Latin Name:  Chamaechrista fasciculata    

[Pronounced: "kam-ee-KRISS-ta    fass-ick-yoo-LATE-ah"]

Formerly Cassia fasiculata

Type of Plant: Forb


Identification Helps: A small, easy-to-identify plant, usually less the 24 inches tall, often just a foot or less. Has distinctive sensitive plant-like leaves, with small put prominent yellow flowers (as shown).


Similar Species: None on the prairie.


Preferred Growing Conditions in the Wild:  Prefers loose, sandy, or dry soils but can be seeded on all but the wettest sites.


Seasons of Growth and Bloom: Blooms from late July  through October.


Natural Distribution in Ohio:  Found throughout Ohio on prairies, occassionaly on non-prairie sites.


Description and General Information: Partridge Pea is one of the very few annual plants found on tallgrass prairies in Ohio.
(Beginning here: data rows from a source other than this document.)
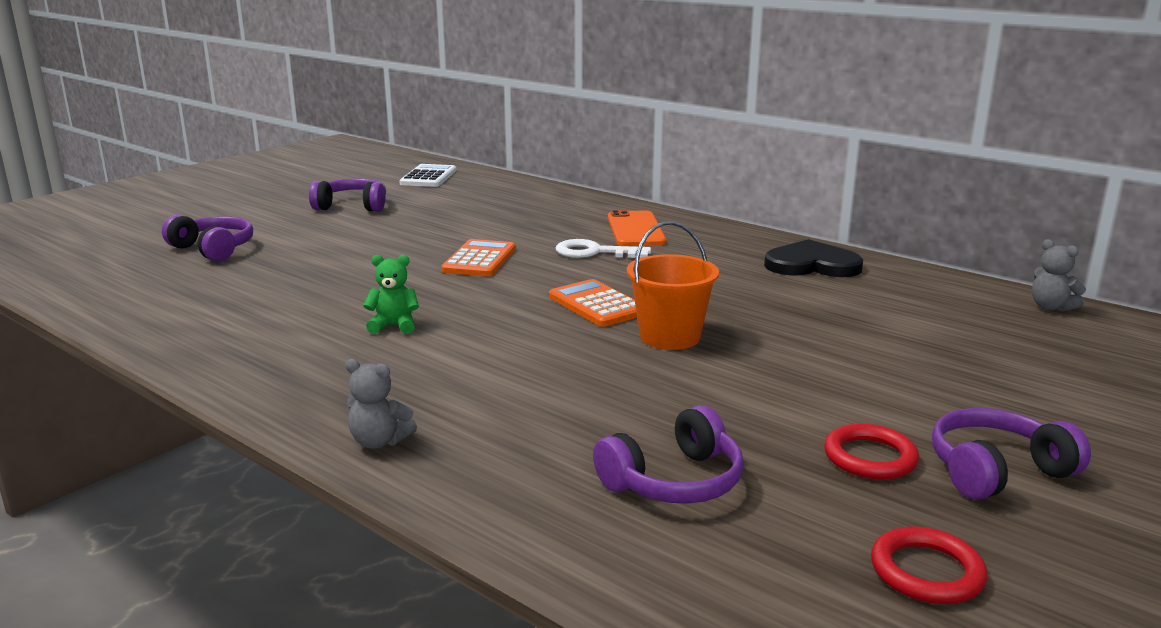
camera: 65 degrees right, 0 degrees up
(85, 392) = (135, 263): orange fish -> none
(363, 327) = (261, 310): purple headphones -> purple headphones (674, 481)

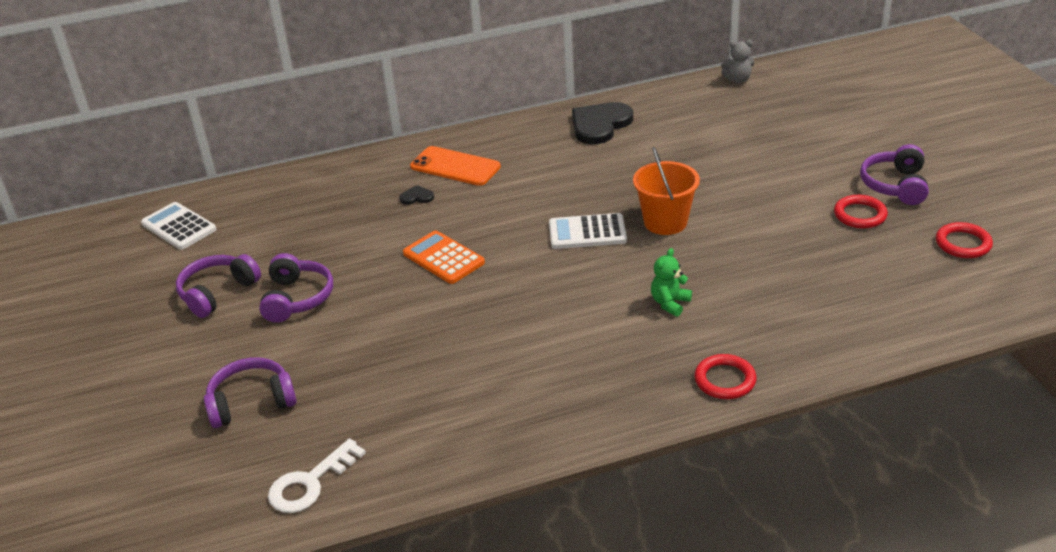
camera: 55 degrees left, 15 degrees up
(379, 441) = (725, 380): grey teddy bear -> red ring
(394, 326) = (543, 333): green teddy bear -> green teddy bear (670, 303)
(565, 229) = (417, 197): none -> black heart
(594, 252) = (484, 201): white key -> white key (310, 483)
(597, 305) = (587, 232): orange calculator -> white calculator
(674, 481) = (843, 284): purple headphones -> purple headphones (297, 298)

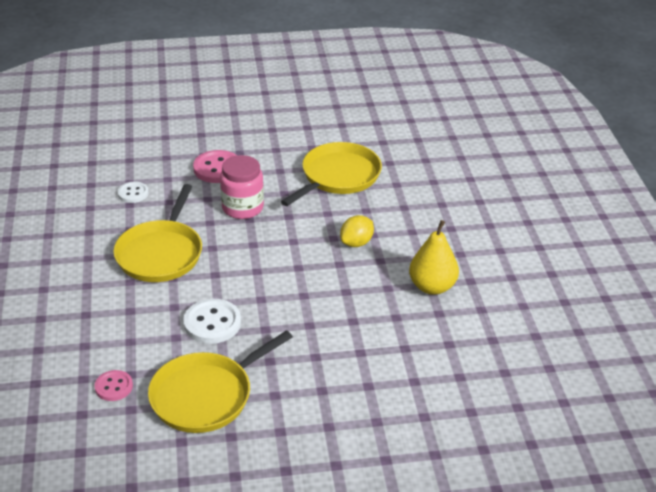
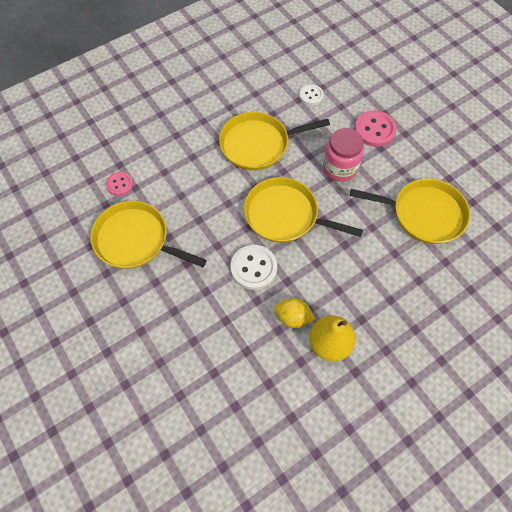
camera: 65 degrees right, 25 degrees up
(212, 323) = (205, 210): white button -> white button (253, 268)
(267, 265) = (285, 215): none -> yellow pan
(356, 243) = (349, 264): yellow lemon -> yellow lemon (293, 317)

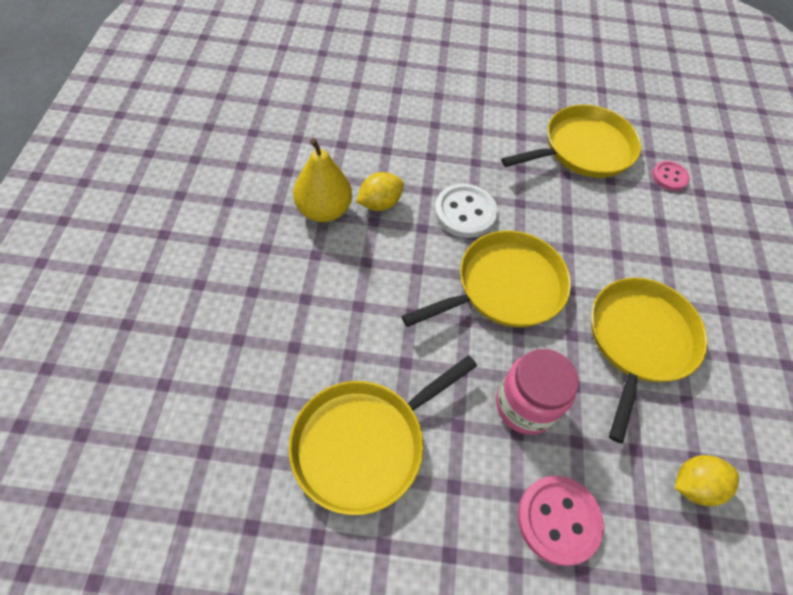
camera: 125 degrees right, 5 degrees down
(311, 95) = (694, 485): white button -> yellow lemon

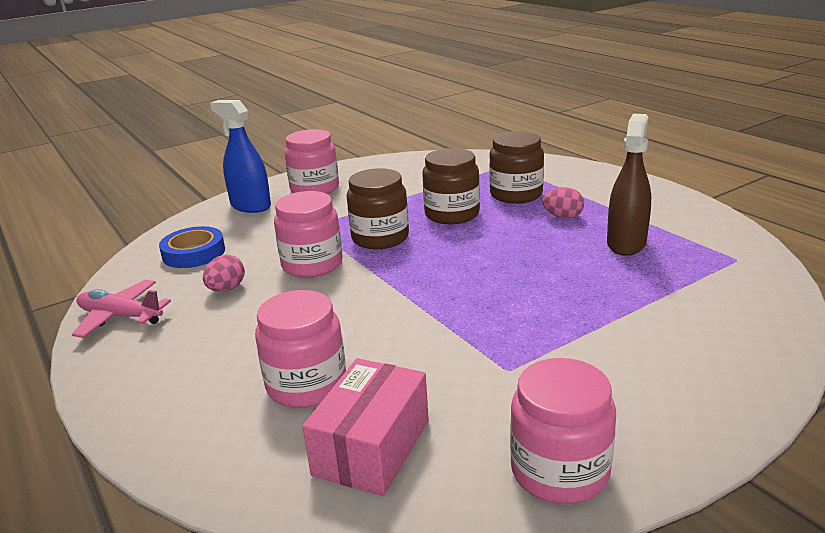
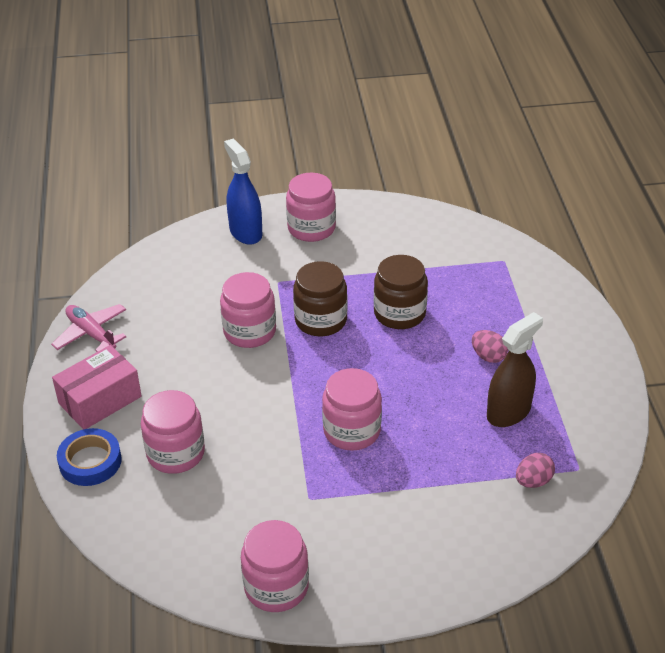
camera: 25 degrees right, 15 degrees up
(194, 253) = (172, 279): blue tape -> blue tape (90, 461)
(226, 289) = (174, 334): pink egg -> pink egg (533, 481)
(372, 447) = (184, 520): pink box -> pink box (100, 400)
(494, 301) = (352, 431): none -> pink jar
(516, 194) = (475, 308): brown jar -> none

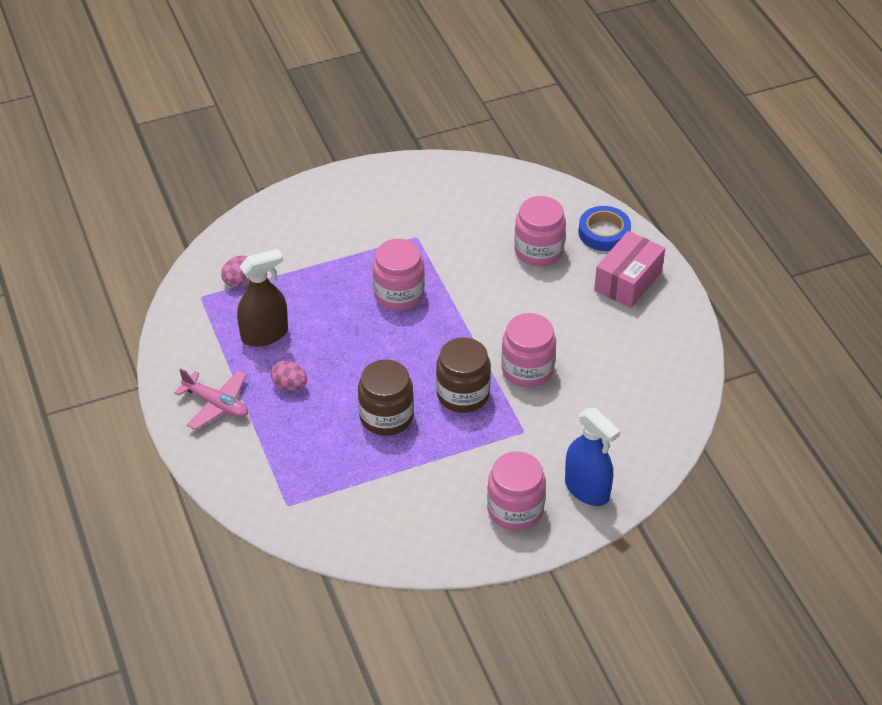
camera: 165 degrees right, 5 degrees up
(91, 333) = (676, 340): pink plane -> pink plane (216, 404)
(276, 587) = (419, 177): pink jar -> none
(508, 412) = (264, 334): brown spray bottle -> brown spray bottle turned 150 degrees counterclockwise

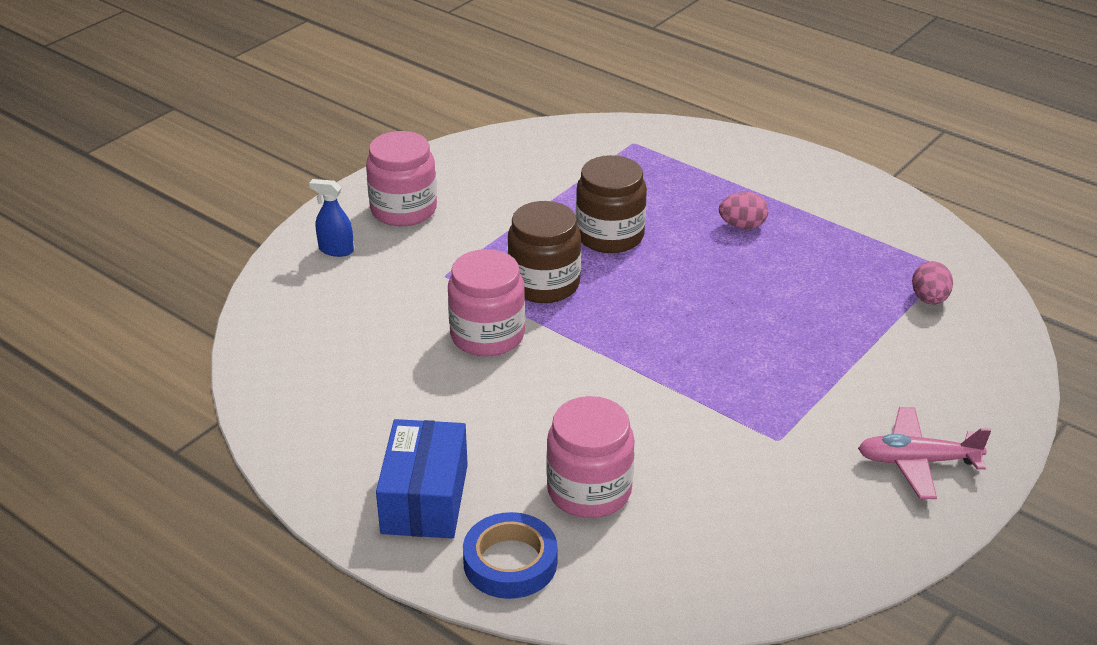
camera: 150 degrees right, 10 degrees down
(216, 404) = (795, 186): pink plane -> pink plane (917, 461)
(264, 334) = (827, 259): brown spray bottle -> none
(399, 294) = (724, 358): pink jar -> none
(587, 489) = (336, 250): blue spray bottle -> blue spray bottle, size x0.56
(628, 281) = (425, 499): pink box -> blue box

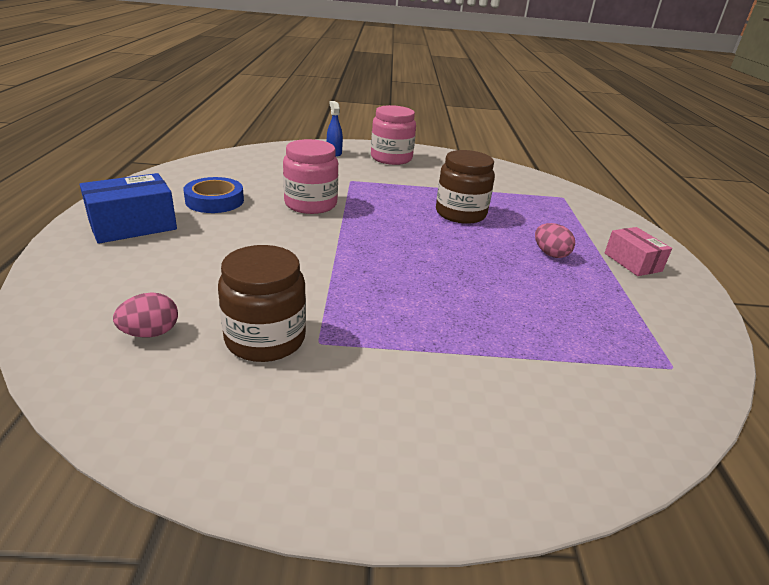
camera: 50 degrees right, 5 degrees down
(510, 562) = (82, 268): blue tape -> blue tape (214, 201)
(544, 284) = (382, 207): brown jar -> brown jar (265, 339)
(589, 491) = (182, 276): pink jar -> none
(796, 186) = (632, 262): none -> pink box
(917, 461) = (369, 439): pink plane -> none
(929, 299) = (614, 371): pink egg -> pink egg (150, 333)

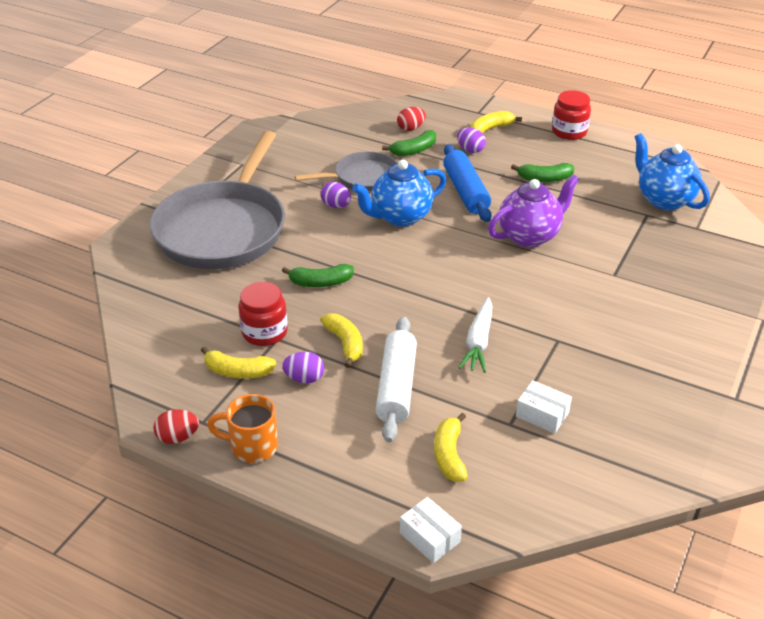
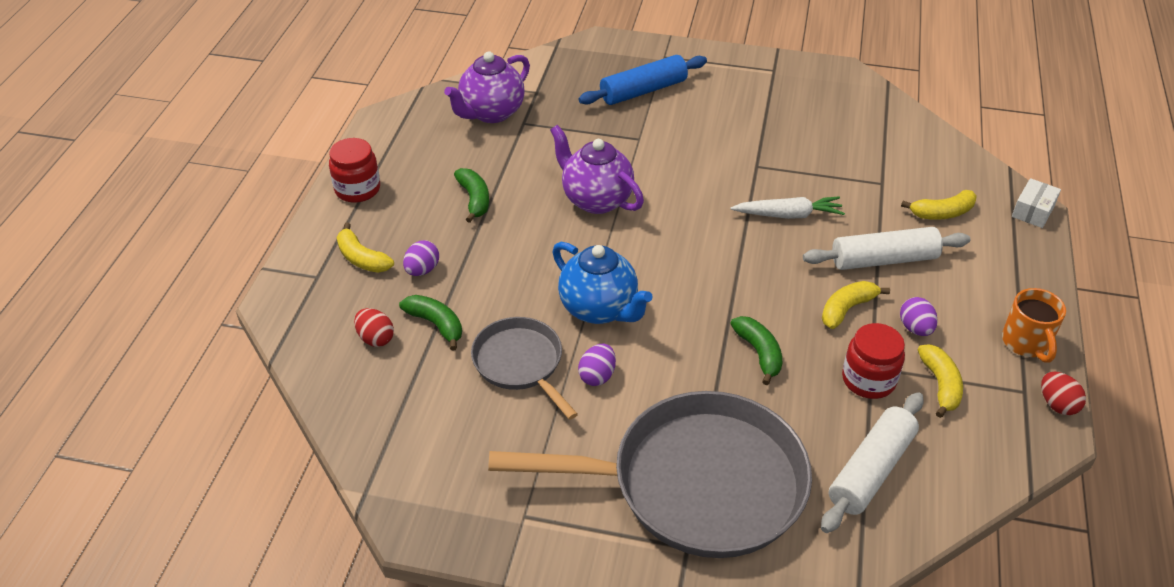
camera: 105 degrees left, 5 degrees up
(184, 307) = (871, 470): none -> white rolling pin
(465, 192) = (523, 260): blue rolling pin -> blue rolling pin (643, 91)
(542, 414) = (859, 166): white box -> none
(664, 200) = (491, 113): blue teapot -> purple teapot

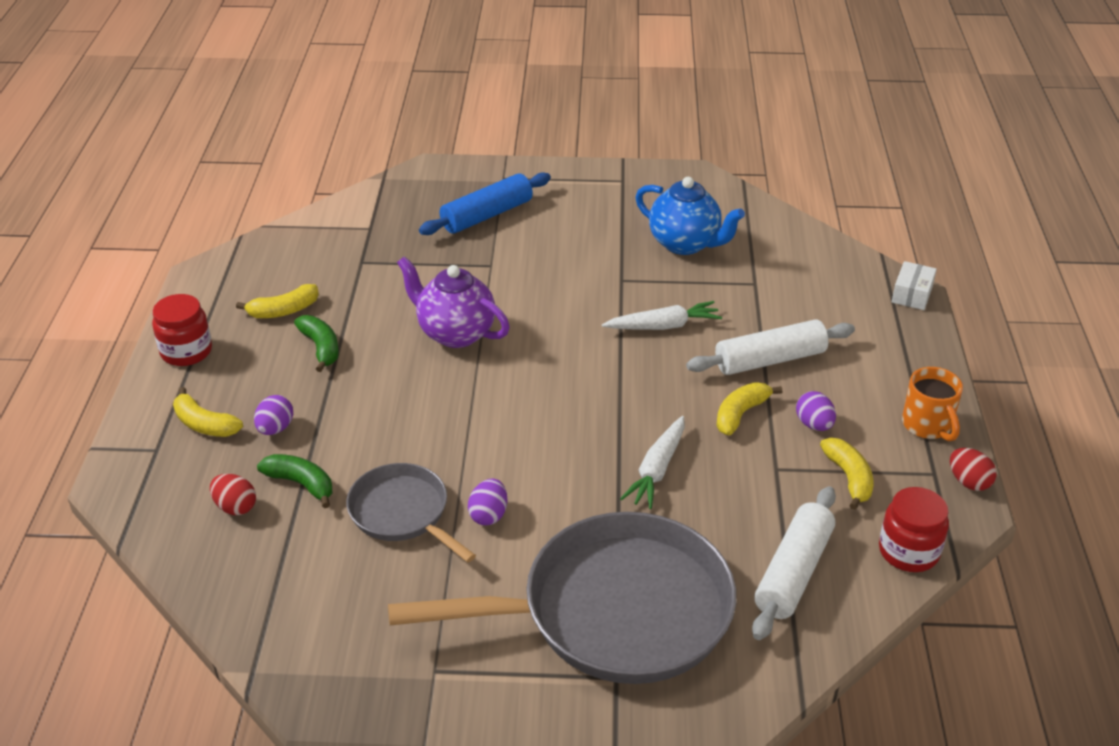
camera: 10 degrees left, 5 degrees down
(491, 113) = (324, 255): purple teapot -> none
(599, 309) = (479, 446): blue teapot -> blue teapot (685, 244)
(759, 353) = (657, 470): green banana -> white carrot
(868, 380) = (775, 482): red jar -> red jar (908, 551)
(942, 213) = (821, 306): yellow banana -> yellow banana (284, 311)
It grows and re-seeds well, particularly on looser soils and where big bluestem or other tall, dense vegetation has not overtaken a site.


The seeds are eaten by many species of birds.


The leaves of the plant look very similar to the horticultural sensitive plant (Mimosa pudica), but unlike this house-plant favorite, partridge pea leaves do not readily fold when touched.